╭──

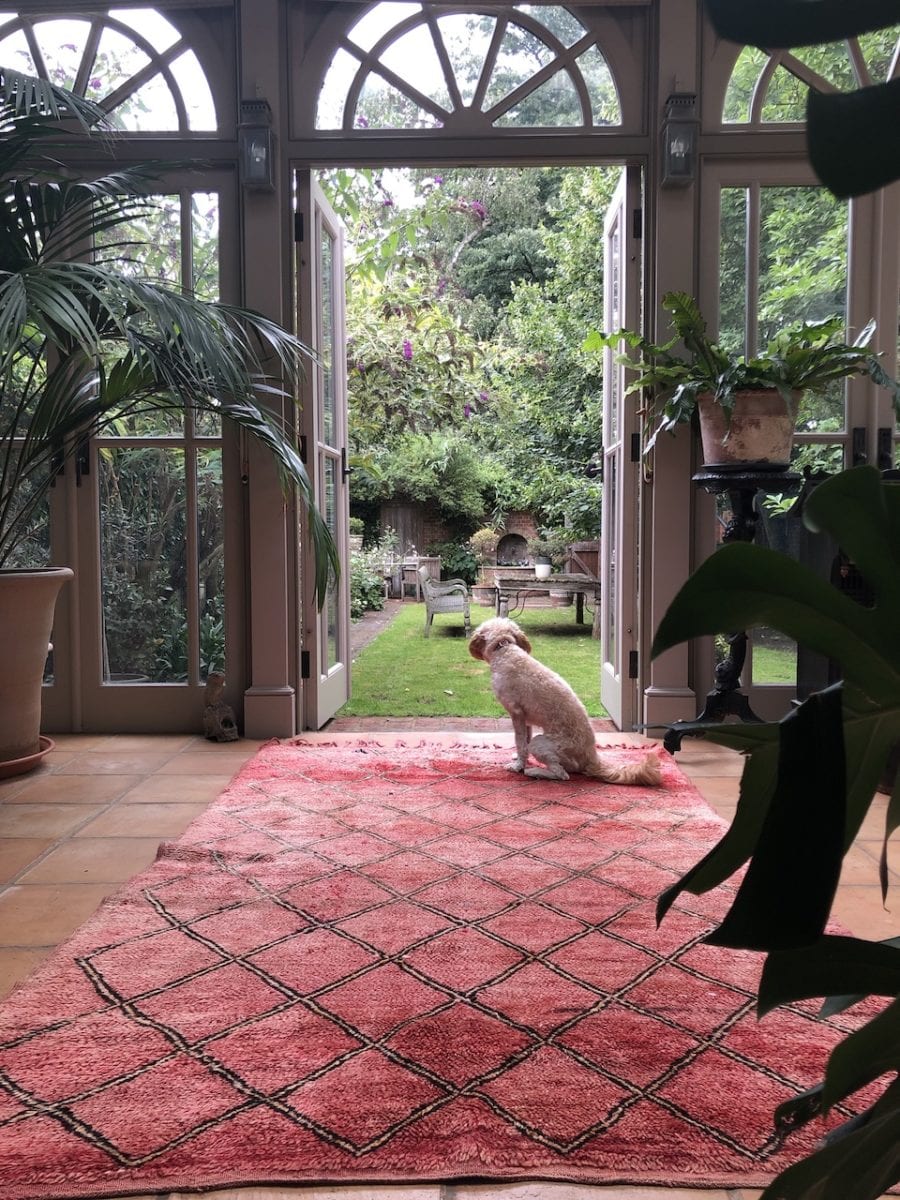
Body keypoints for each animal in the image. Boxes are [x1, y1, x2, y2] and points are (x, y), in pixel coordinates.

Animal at [472, 619, 662, 787]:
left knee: (562, 774)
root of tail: (592, 757)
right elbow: (524, 741)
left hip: (542, 744)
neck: (505, 649)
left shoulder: (516, 714)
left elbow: (521, 743)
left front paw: (519, 765)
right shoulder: (525, 719)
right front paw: (520, 759)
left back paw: (535, 772)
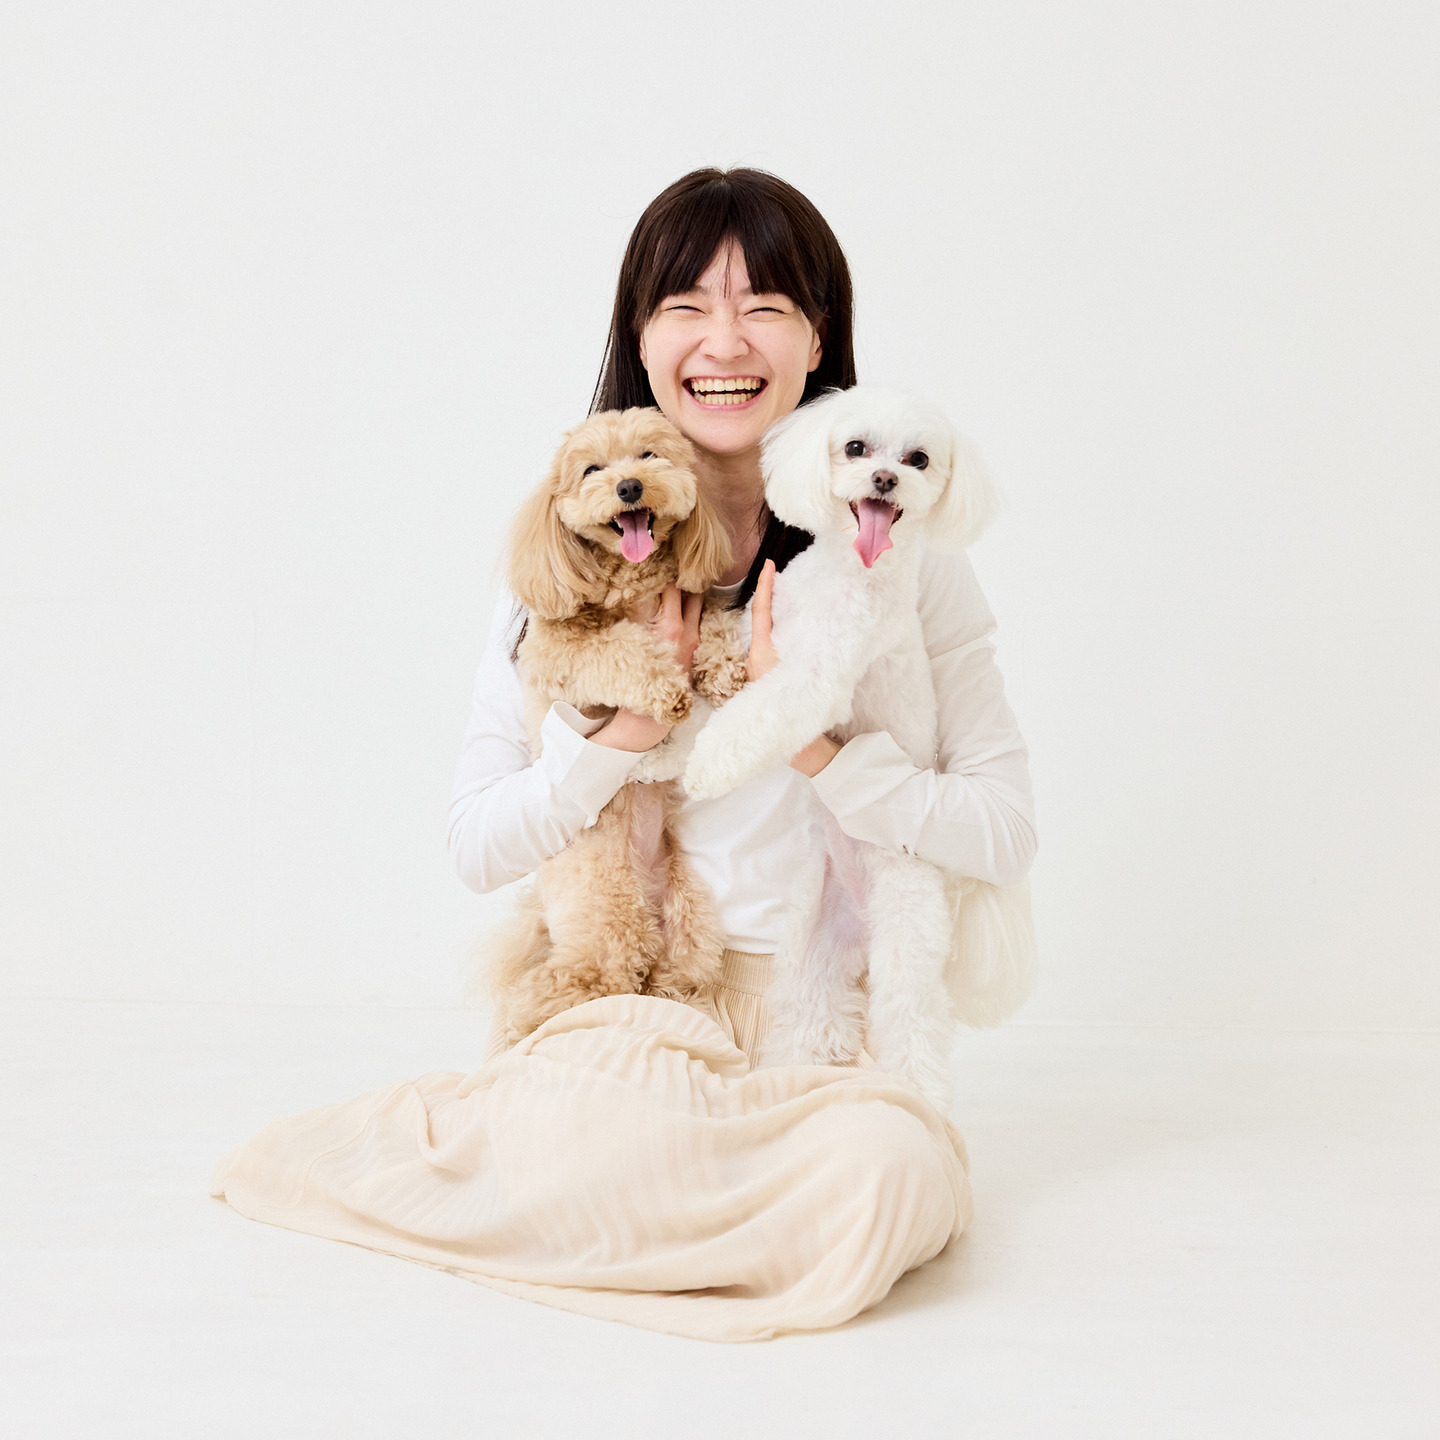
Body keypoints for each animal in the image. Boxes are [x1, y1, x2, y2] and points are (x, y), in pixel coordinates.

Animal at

╰──

- _What you have to do_
Each line above should be output exactly, apart from the pictures.

- _Output for this exercise_
Body keypoints for each animal in the image. Boxes are [x1, y1, x2, y2] and points are (x, y), in pixel coordinates.

Animal at [472, 619, 662, 787]:
left knee: (562, 774)
root of tail: (592, 757)
right elbow: (524, 741)
left hip: (542, 744)
neck: (505, 649)
left shoulder: (516, 714)
left elbow: (521, 743)
left front paw: (519, 765)
right shoulder: (525, 719)
right front paw: (520, 759)
left back paw: (535, 772)
Body keypoints for each animal in the image. Boxes are [x1, y1, x2, y2] and points are (x, y), in pixel coordinates.

Animal at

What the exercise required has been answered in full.